# GOing to North Dakota



## Josey Wales (Aug 23, 2007)

Heading to NDak on the 17th of Oct for 10 days duck/goose hunting. Yee haw...


----------



## steelmagoo (Apr 13, 2004)

Wereabouts will you be? I've been to the McKlusky area a few times (center of the state) shooting the potholes for ducks and walking the CRP and PLOTS land for phez and sharptails. I have a bud who used to live here in NE Ohio and now lives in Bottineau.


----------



## Alaskan (Jun 19, 2007)

Have a good time. I spent time three different seasons near Michigan and Lakota. Wish I had looked into ND for my college days. I'd likely still live there.


----------



## Josey Wales (Aug 23, 2007)

Yikes,

You scare me.

I can't beleive those are the two towns you came up with. That is eerie.

I lived MPLS 14 years. I hunted McClusky 12 of those years. Stayed at R&H Trailer motel and drink at Gary's Bar and Cafe in McC. Hunt same farm up by Kief each year.

Also i stay in Bottineau at the motel with the bottle/liquor store attached.
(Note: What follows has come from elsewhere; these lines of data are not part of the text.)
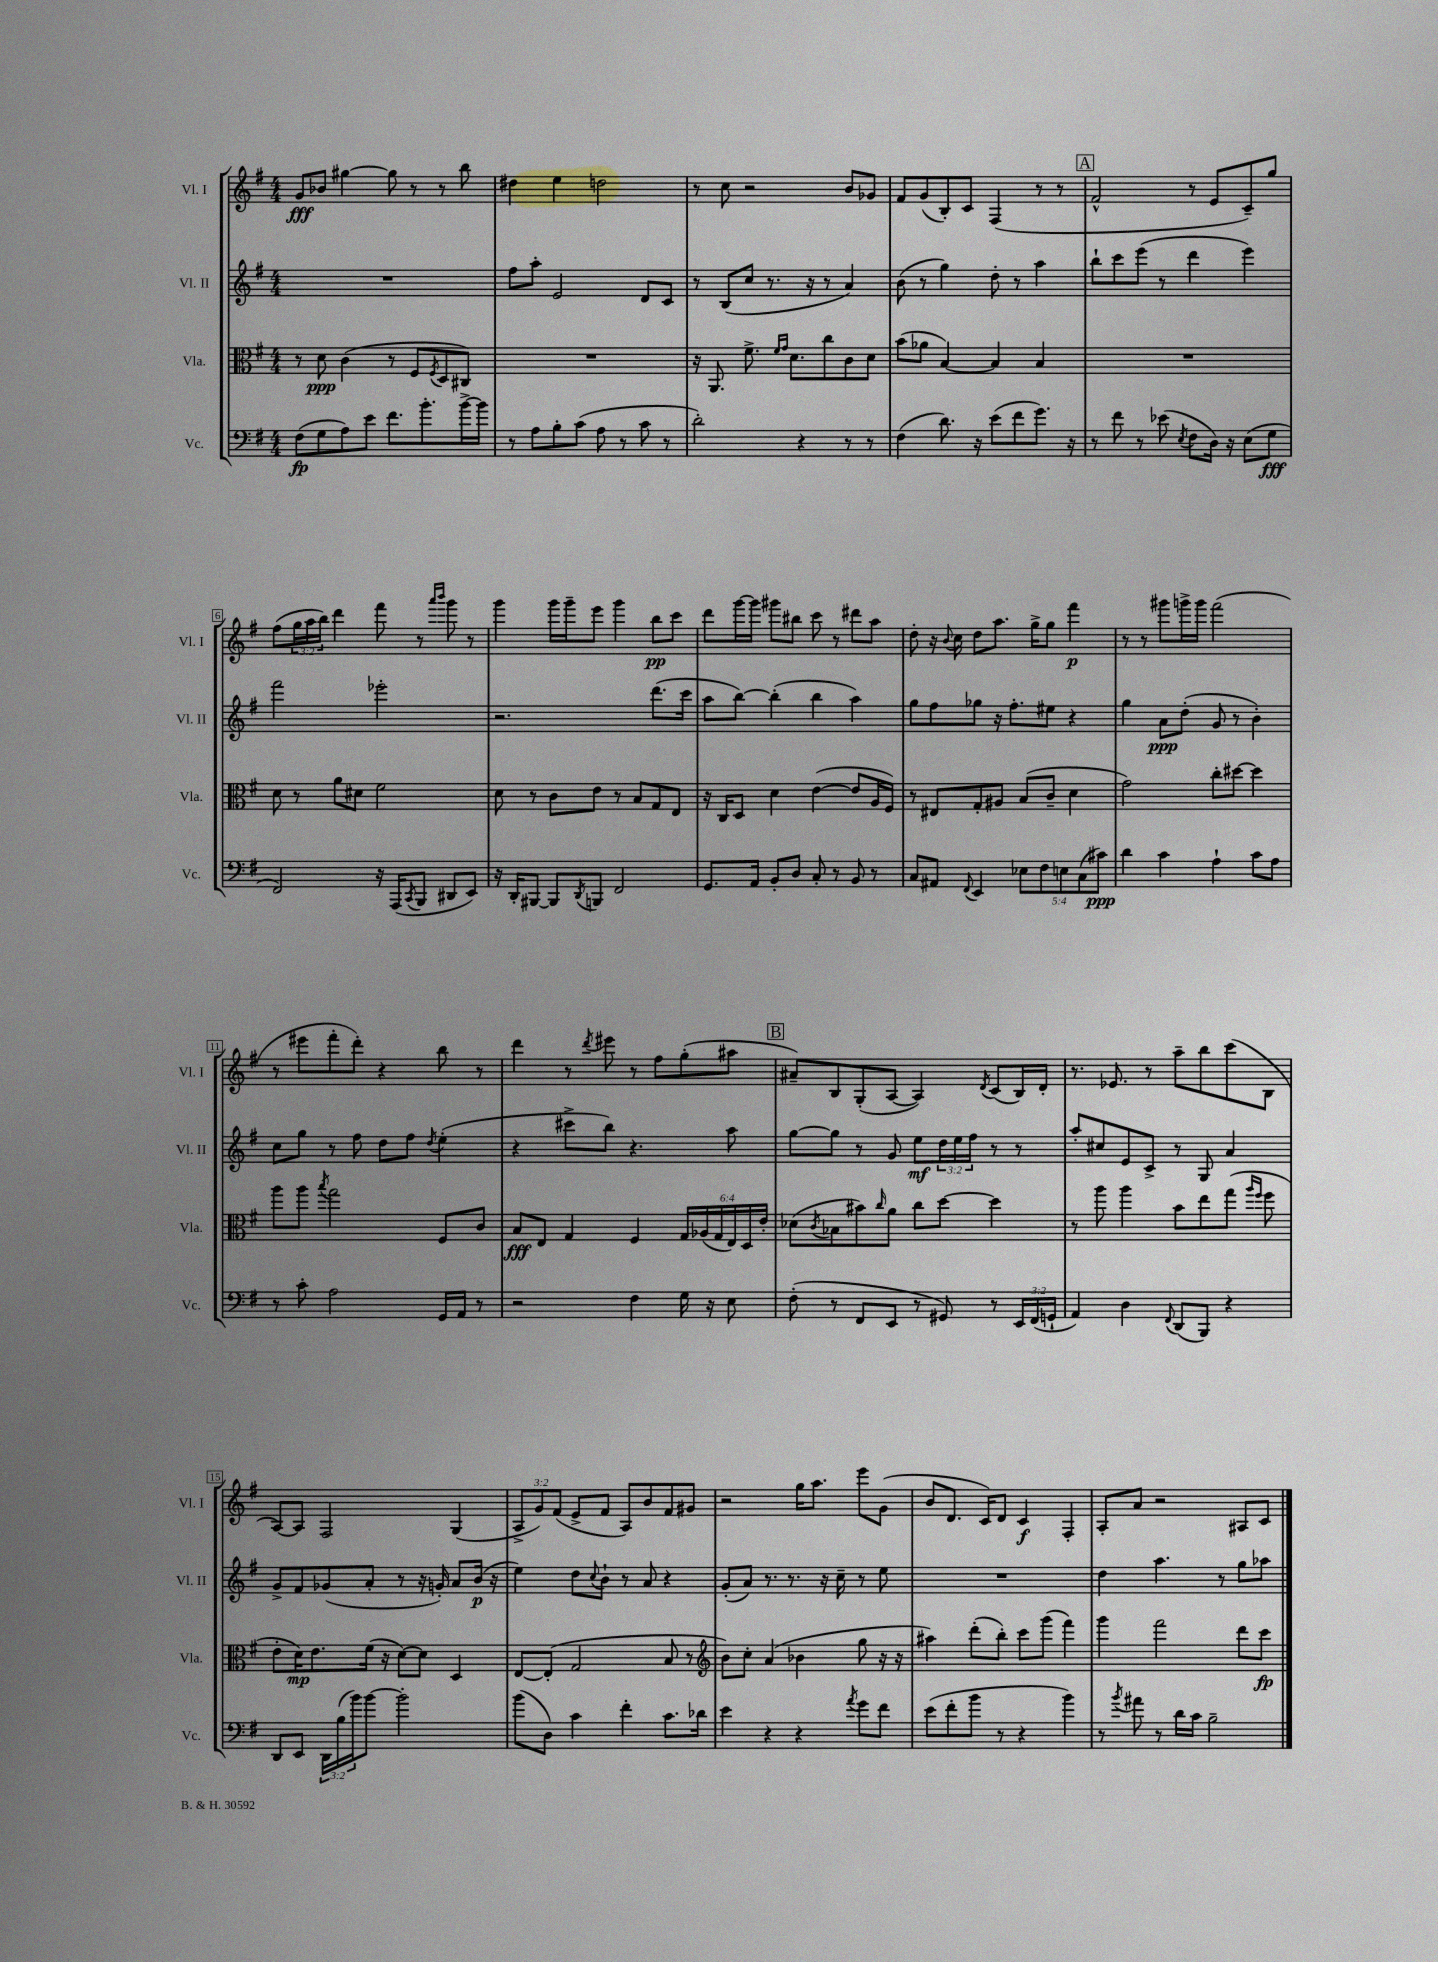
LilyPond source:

<<
\new StaffGroup <<
\new Staff = "s0" \with { instrumentName = "Vl. I" shortInstrumentName = "Vl. I" } {
    \clef treble \key g \major \numericTimeSignature \time 4/4 \override Staff.TupletNumber.text = #tuplet-number::calc-fraction-text
    g'8\fff bes'8 gis''4~ gis''8 r8 r8 b''8 |
    dis''4 e''4 d''2 |
    r8 c''8 r2 b'8 ges'8 |
    fis'8 g'8( b8-.) c'8 fis4( r8 r8 |
    \mark \markup { \box "A" } fis'2-^ r8 e'8 c'8--) g''8 |
    fis''8( \tuplet 3/2 { g''16 a''16 b''16) } d'''4 fis'''8 r8 \grace { a'''16 b'''16 } g'''8 r8 |
    g'''4 g'''16 g'''16-- e'''8 g'''4 b''8\pp c'''8 |
    d'''8 g'''16~ g'''16 gis'''8 bis''8 c'''8 r8 dis'''8 a''8 |
    d''8-. r16 \appoggiatura { b'8 } c''16 d''8 a''8. g''16-> g''8 fis'''4\p |
    r8 r8 gis'''8 g'''16-> g'''16 fis'''2( |
    r8 eis'''8 fis'''8-. d'''8-.) r4 b''8 r8 |
    d'''4 r8 \acciaccatura { d'''8 } eis'''8 r8 fis''8 g''8-.( ais''8 |
    \mark \markup { \box "B" } ais'8--) b8 g8-.( a8~ a4) \acciaccatura { d'8 } c'8( b16) d'16-. |
    r8. ees'8. r8 a''8-- b''8 c'''8( b8 |
    a8~) a8 fis2 g4( |
    \tuplet 3/2 { a8-> g'8) fis'8( } e'8-> fis'8 a8) b'8 fis'8 gis'8 |
    r2 g''16 a''8. e'''8 g'8( |
    b'8 d'8. c'16) d'8 c'4\f fis4-. |
    a8-. a'8 r2 ais8 c'8 \bar "|." |
}
\new Staff = "s1" \with { instrumentName = "Vl. II" shortInstrumentName = "Vl. II" } {
    \clef treble \key g \major \numericTimeSignature \time 4/4 \override Staff.TupletNumber.text = #tuplet-number::calc-fraction-text
    R1 |
    fis''8 a''8-. e'2 d'8 c'8 |
    r8 b8( c''8 r8. r16 r8 a'4) |
    b'8( r8 g''4) d''8-. r8 a''4 |
    \mark \markup { \box "A" } b''8-! c'''8 e'''8( r8 d'''4 e'''4) |
    fis'''2 ees'''2-. |
    r2. d'''8.( c'''16 |
    a''8 b''8~) b''4-.( b''4 a''4) |
    g''8 fis''8 ges''8 r16 fis''8.-. eis''8 r4 |
    g''4 a'8\ppp d''8-.( g'8 r8 b'4-.) |
    c''8 g''8 r8 fis''8 d''8 fis''8 \acciaccatura { d''8 } e''4-.( |
    r4 cis'''8-> b''8) r4. a''8 |
    \mark \markup { \box "B" } g''8~ g''8 r8 g'8 e''8\mf \tuplet 3/2 { d''16 e''16 fis''16 } r8 r8 |
    a''8-. cis''8 e'8 c'8-> r8 g8 a'4 |
    g'8-> fis'8 ges'8( a'8-. r8 r16 g'16-.) a'8 b'16\p( r16 |
    e''4) d''8 \appoggiatura { c''8 } b'8-! r8 a'8 r4 |
    g'8-.( a'8) r8. r8. r16 c''16-- r8 e''8 |
    R1 |
    d''4 a''4. r8 g''8 aes''8 \bar "|." |
}
\new Staff = "s2" \with { instrumentName = "Vla." shortInstrumentName = "Vla." } {
    \clef alto \key g \major \numericTimeSignature \time 4/4 \override Staff.TupletNumber.text = #tuplet-number::calc-fraction-text
    r8 d'8\ppp c'4( r8 fis8 \acciaccatura { fis8 } d8 cis8) |
    R1 |
    r16 a,8. fis'8.-> \grace { fis'16 g'16 } d'8. c''8 c'8 d'8 |
    b'8( aes'8 b4~) b4 b4 |
    \mark \markup { \box "A" } R1 |
    d'8 r8 a'8 dis'8 fis'2 |
    d'8 r8 c'8 e'8 r8 b8 g8 e8 |
    r16 c16 d8 d'4 e'4~( e'8 a16 fis16) |
    r8 eis8 g8-. ais8 b8( c'8-- d'4 |
    g'2) c''8-. dis''8~ dis''4 |
    a''8 a''8 \acciaccatura { b''8 } g''2 fis8 c'8 |
    b8\fff e8 g4 fis4 \tuplet 6/4 { g16 aes16( g16 e16) d16 e'16-. } |
    \mark \markup { \box "B" } des'8( \acciaccatura { c'8 } bes8 bis'8) \grace { c''16 } a'8 c''8 d''8~ d''4 |
    r8 a''8 a''4 b'8 e''8 g''8( \grace { a''16 fis''16 } fis''8 |
    e'8-. d'16\mp) e'8. fis'16( r16 d'8~) d'8 d4 |
    e8~ e8-.( g2 b8 r8 |
    \clef treble b'8) c''8-. a'4( bes'4 g''8 r16 r16 |
    ais''4) d'''8-.( b''8-.) c'''8 g'''8( fis'''4) |
    g'''4 fis'''2 d'''8 c'''8\fp \bar "|." |
}
\new Staff = "s3" \with { instrumentName = "Vc." shortInstrumentName = "Vc." } {
    \clef bass \key g \major \numericTimeSignature \time 4/4 \override Staff.TupletNumber.text = #tuplet-number::calc-fraction-text
    fis8\fp( g8 a8) e'8 fis'8. b'8.-. b'16~-> b'16 |
    r8 a8 b8-. c'8( a8 r8 c'8 r8 |
    d'2-.) r4 r8 r8 |
    fis4( d'8.) r16 e'8( fis'8 g'8.) r16 |
    \mark \markup { \box "A" } r8 fis'8 r8 ees'8( \acciaccatura { e8 } fis8 d16) r16 e8( g8\fff |
    fis,2) r16 a,,16( \acciaccatura { c,8 } b,,8 dis,8 e,8) |
    r16 d,16-. bis,,8~ bis,,8 \acciaccatura { d,8 } b,,8 fis,2 |
    g,8. a,16 b,8-. d8 c8-. r8 b,8 r8 |
    c8 ais,8 \appoggiatura { fis,8 } e,4 \tuplet 5/4 { ees8 fis8 e8 c8( cis'8\ppp) } |
    d'4 c'4 a4-! c'8 a8 |
    r8 c'8-. a2 g,16 a,16 r8 |
    r2 fis4 g16 r16 e8 |
    \mark \markup { \box "B" } fis8-.( r8 fis,8 e,8 r8 gis,8) r8 \tuplet 3/2 { e,16 fis,16( g,16-! } |
    a,4) d4 \appoggiatura { fis,8 } d,8( b,,8) r4 |
    d,8 e,8 \tuplet 3/2 { d,16 b16( b'16) } b'8~ b'2-. |
    b'8( d8) c'4 fis'4-. c'8. des'16 |
    e'4 r4 r4 \acciaccatura { a'8 } g'8 fis'8 |
    e'8( fis'8-. b'8 r8 r4 b'4) |
    r8 \acciaccatura { b'8 } ais'8 r8 d'16 c'16 b2-- \bar "|." |
}
>>
>>
\layout { \context { \Score \override BarNumber.stencil = #(make-stencil-boxer 0.1 0.3 ly:text-interface::print) } }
Eat at the Subway as eassy walk from motel. lol.

We drive down to Newberg to hunt with my buddies family all around J Clark Salyer Refuge. Farmer says tons of pheasants again this year.


----------



## steelmagoo (Apr 13, 2004)

R&H, that's Elmers place (wife's name Opal?), nice folks. That's where we stayed. Yes, I've thrown a few back at Gary's. I think one year the only murder in the whole state of North Dakota occurred at Gary's. Did a little fishing in the McClusky canal too. Good luck on your hunt, hope there's some water in the potholes. I'm leaving for Pennington, MN on the 12th of Oct for ruffed grouse and woodcock.


----------



## Josey Wales (Aug 23, 2007)

Sweet, good luck up there. I'll be passing by ya on the 17th.

I'll post up when I get back. Hopefully I won't get murdered at Gary's.


----------



## JUSTCRAZY (Apr 6, 2004)

Since you've been there, you know that out of state hunters are seen as the stuff you wipe your feet on, and for good reason. Please do all of us a favor who love hunting up there and don't act like a typical OHIO waterfowler. That whole state is an honor to hunt, yet every time I see how many out of stater's they get I understand there out look. Even worse is when I see them acting as they shouldn't be, so go have fun, but please tread lightly. The rest of us will thank you for it.

Good luck
Rob


----------



## Josey Wales (Aug 23, 2007)

What is a typical ohio waterfowler bud?

I lived in Minnesota for 14 years and hunted there before i was in Ohio. HUnted same 6000 acre farm for the last 12 years. I think if I didn't respect the farmer and the land, he wouldn't invite me back for that many years. I don't pay to hunt there.


----------



## Josey Wales (Aug 23, 2007)

Most of the people I've met over the years love us. They fall over themselves to help us in getting birds. We spend alot of money there. The businesses eat it up, cause of the influx of hunters.thats their income for much of the year.

The only people that get pissed off up there are some of the local hunters (competition) and guides cause you don't have to ask permission, but its respectful, if its not posted.

Not an issue for me. Landowner posts it just while we are there and a few days ahead to let birds rest.

Heck, I even lit the biggest fire you'll ever see other than a forest fire.
I got to light a 1/4 mile long raked swath of flax stems. After dark it lit up the night, way cool. Farmer was burning as it doesn't break down easily and they burn the fields. Farmer was laughing his a-- off.


----------